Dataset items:
────────────────────────────────────────

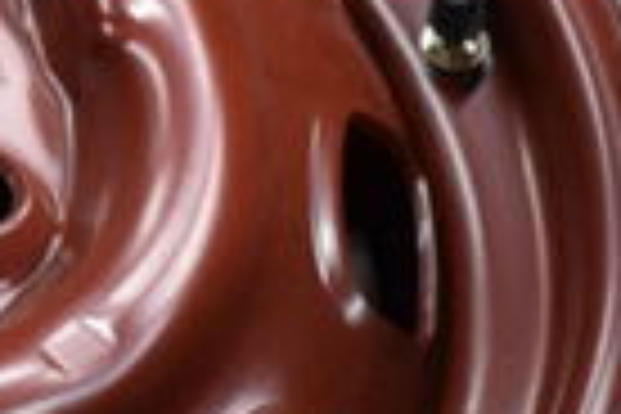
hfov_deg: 6.9
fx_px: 4807
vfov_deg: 4.9
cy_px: -369
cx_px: -945
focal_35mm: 279
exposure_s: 1/40
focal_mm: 25
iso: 900
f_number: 4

────────────────────────────────────────

Problem description: Copy every record above exactly, leaving out the pictures.

Written response:
hfov_deg: 6.9
fx_px: 4807
vfov_deg: 4.9
cy_px: -369
cx_px: -945
focal_35mm: 279
exposure_s: 1/40
focal_mm: 25
iso: 900
f_number: 4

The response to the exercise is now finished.